Запад, не охваченный новым учением, обречен и катится в пропасть. Вон, уже обрыв показался! Но мы должны догнать его и перегнать как можно быстрее.

Равенство. Частная собственность умрет, все будут получать необходимое из общественных складов. Но кто будет выдавать это необходимое, ведь государства не будет? И не получится ли так, что выдающие будут больше подгребать под себя, нарушая справедливость и отдаляясь от остальных? И формируя правящую касту, смеющуюся над ленинским же тезисом о доходе чиновника, не превышающем доход рабочего. И как быть с извечным желанием человека осмысленно трудиться для себя и своей семьи? И как можно строить идеальное общество за счет разрушения такого раннего и крепкого социального чувства как собственность? «Это моя шкура!» – рычит первобытный человек. «Это моя игрушка!» – пищит младенец в песочнице.

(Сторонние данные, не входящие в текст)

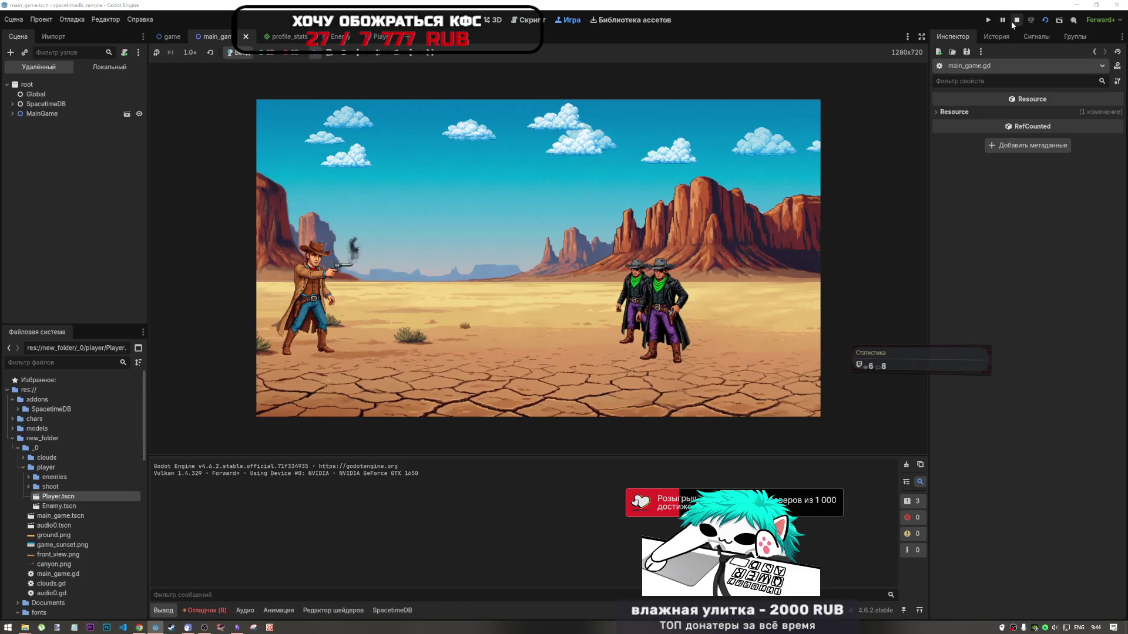
click(204, 611)
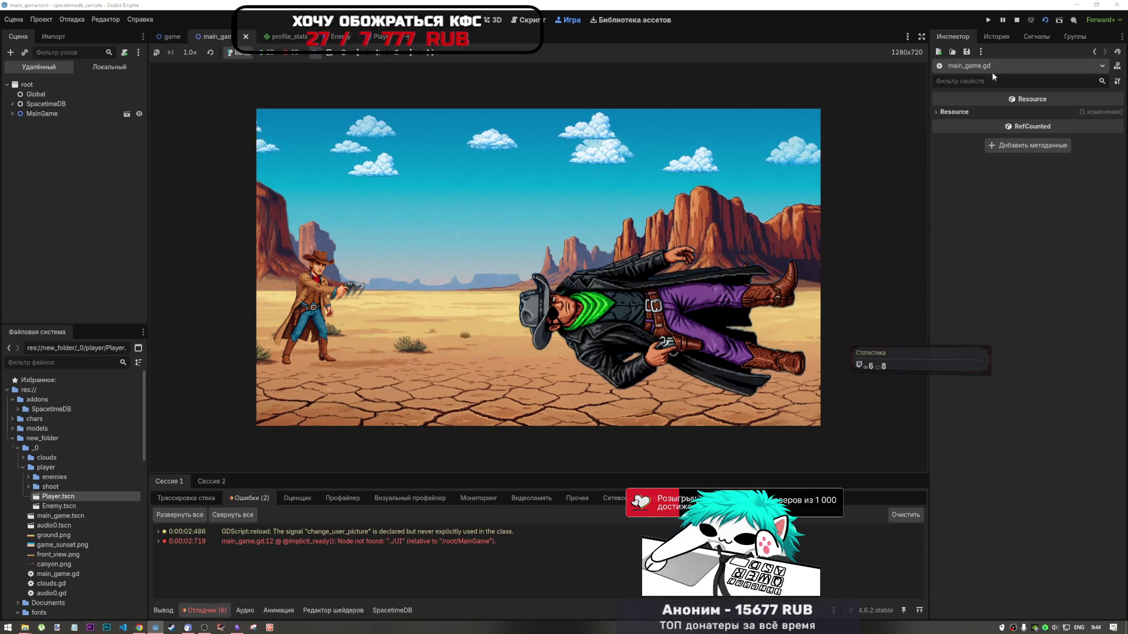
click(1014, 20)
click(486, 352)
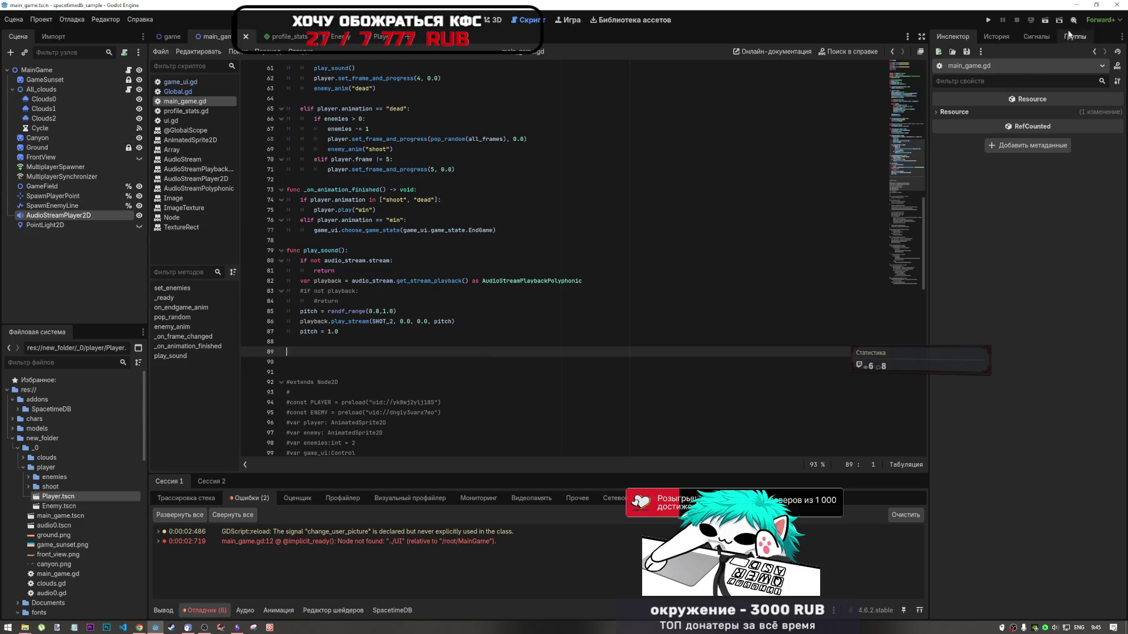
Check the editor history and reselect the AudioStreamPlayer2D node in the Inspector
click(991, 39)
click(953, 36)
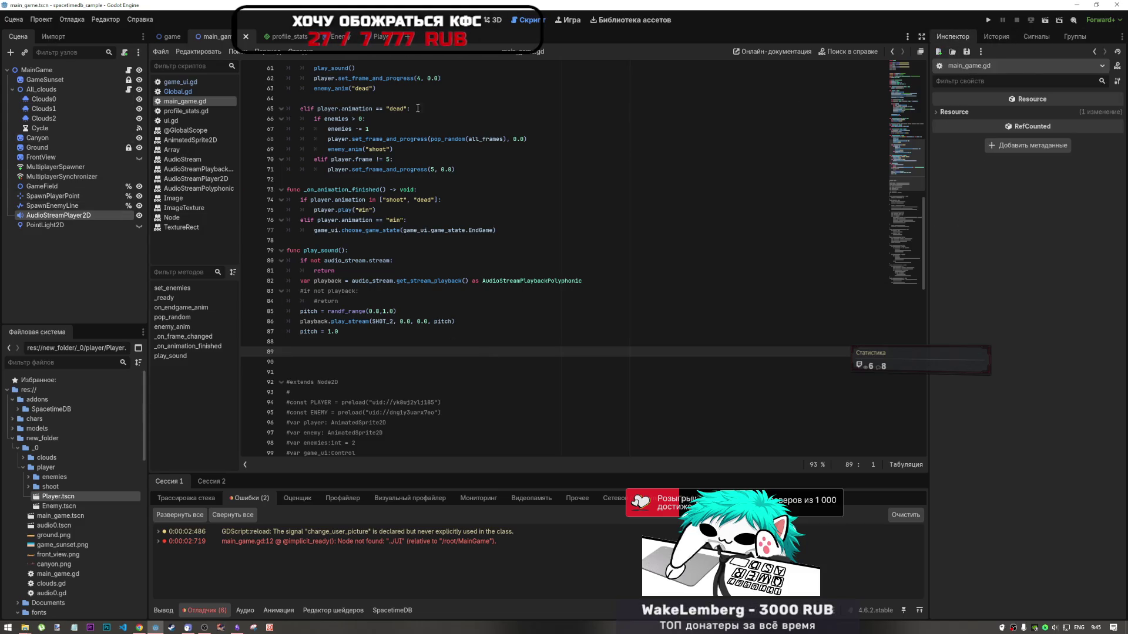
click(44, 215)
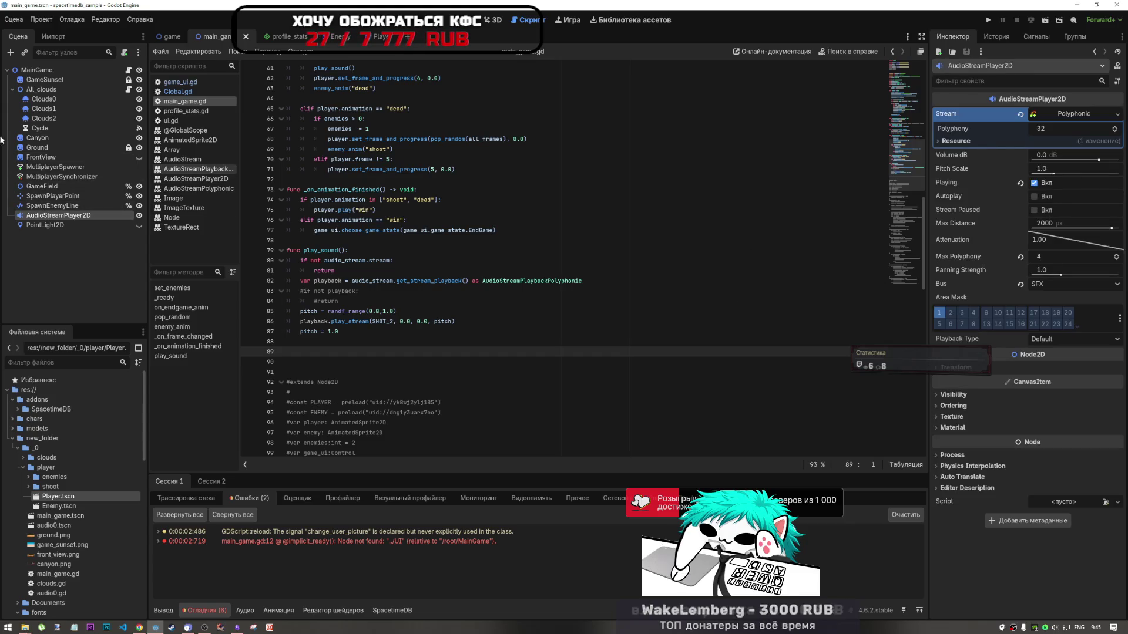
Add an AudioListener2D child under MainGame, enable Current, and run the scene
right_click(32, 70)
click(61, 93)
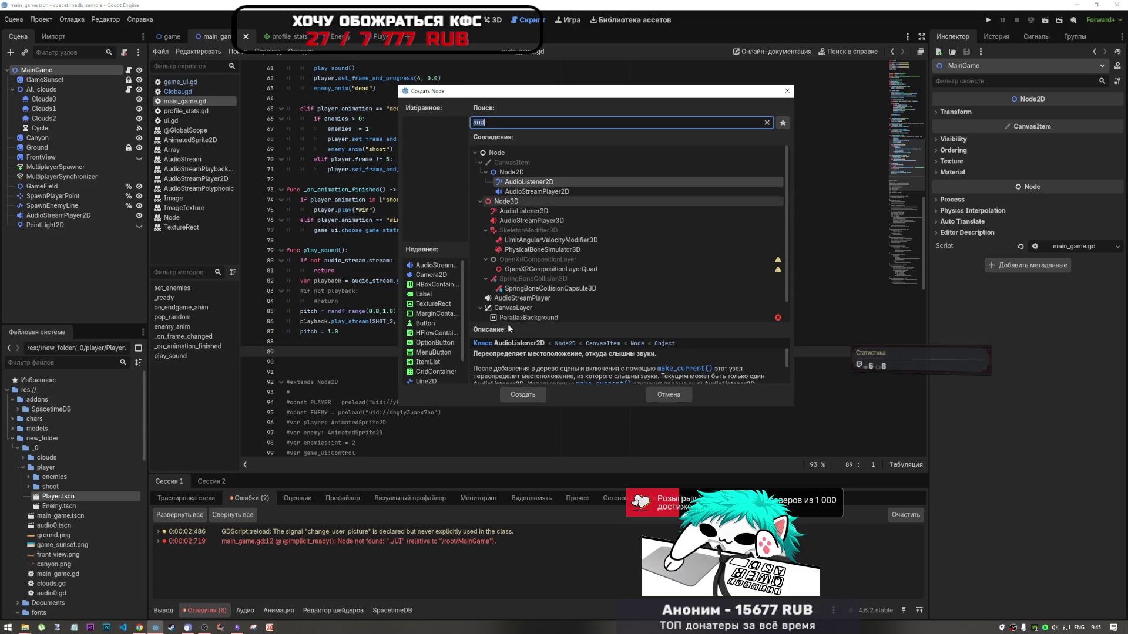
click(523, 394)
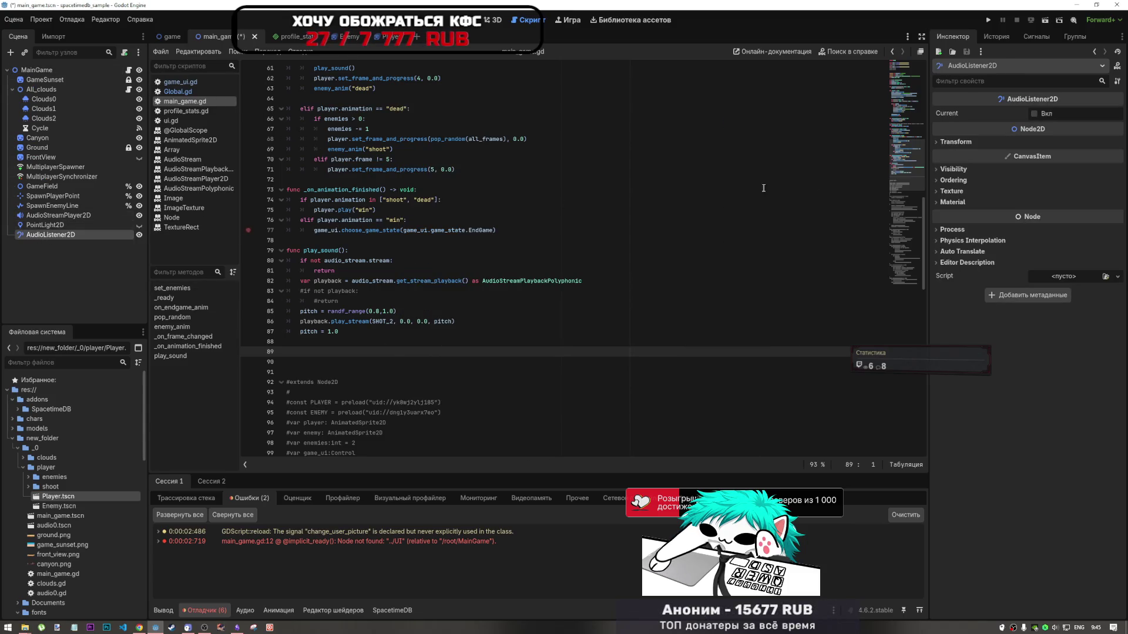
click(1036, 113)
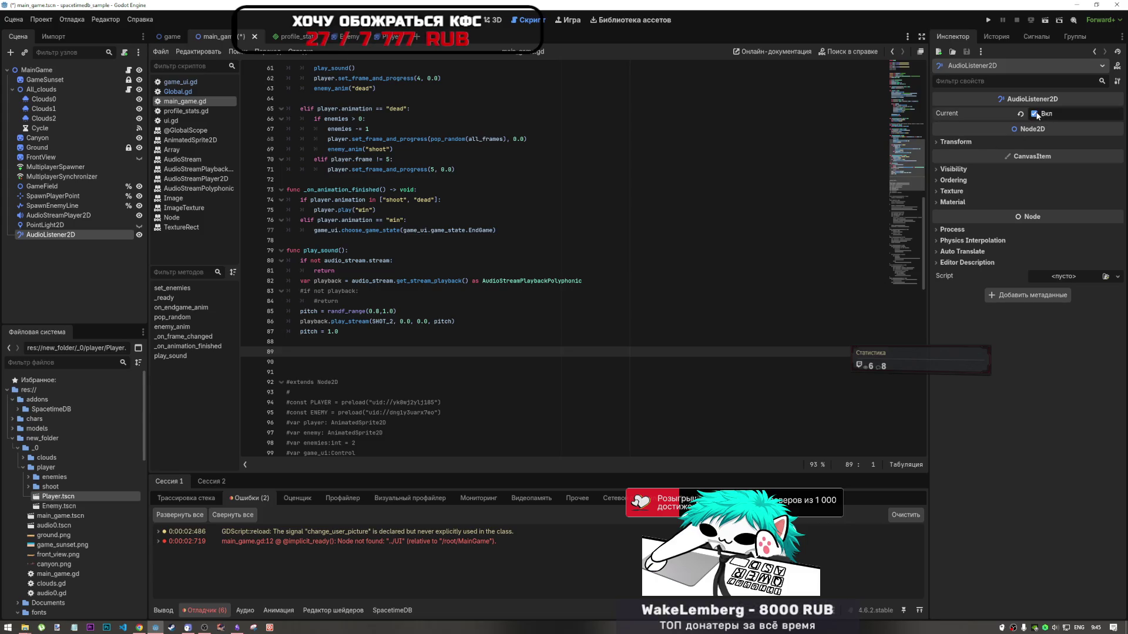
click(1048, 20)
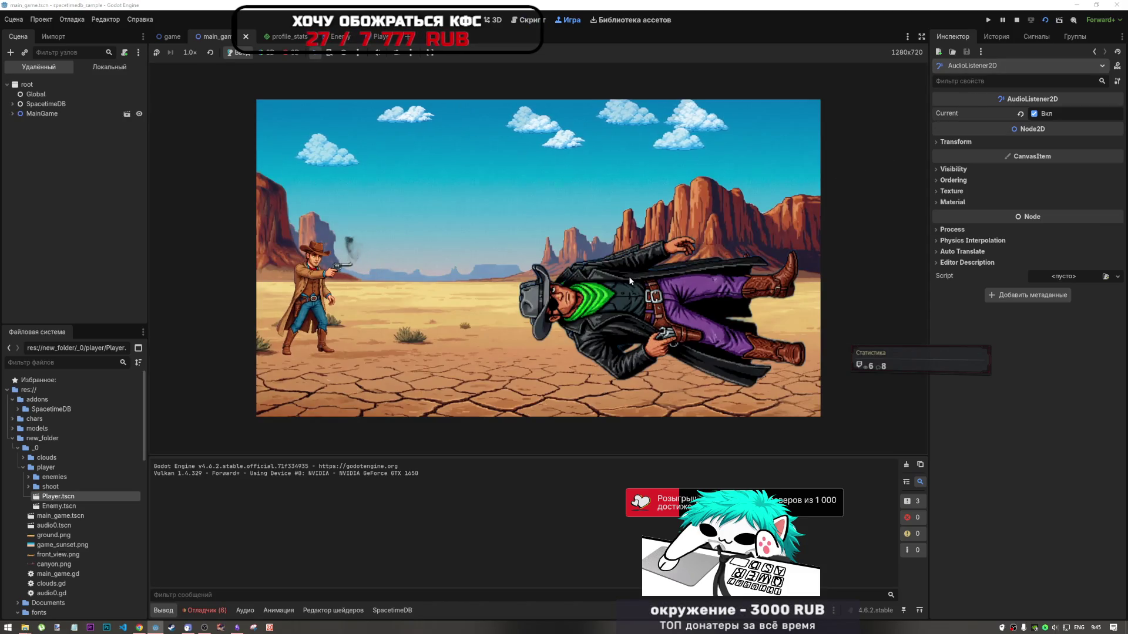
Check the debugger errors, stop the game, and select AudioStreamPlayer2D in the Scene tree
click(224, 605)
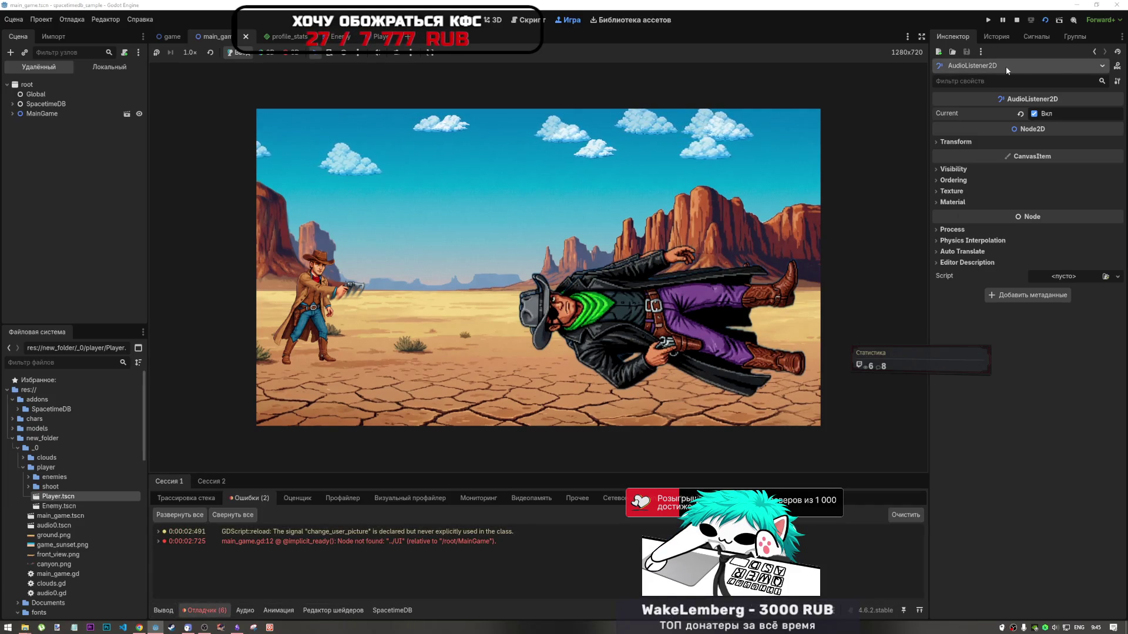
click(1018, 21)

Но плевать на биологию и социальную психологию, ведь раздавать и получать будет новый абстрактный человек.

И не забыть продекларировать, что все принадлежит государству. Но государственное – это ничье. Следовательно, все никому не принадлежит.
«Каждому – по потребностям, от каждого – по способностям». А где критерии способностей? И не всегда ли дающие способней берущих? И как ограничить человеческие потребности, не ограниченные по природе?

Свобода слова. Пиши все, что хочешь. Но никому не показывай. И лучше не пиши, все уже написано. Вот здесь. Конспектируй.

Религию – прочь! Постойте, нужно использовать наработки. Борьба с ересями, идеологическая дисциплина, непогрешимость духовного лидера, обрядов побольше. Крещение наоборот – в бассейне на месте ямы, оставшейся после взорванного храма. Человеческая религия. Мы верим… Во что? Неважно, главное, чтобы люди, рожденные в новой вере, перестали задавать вопросы.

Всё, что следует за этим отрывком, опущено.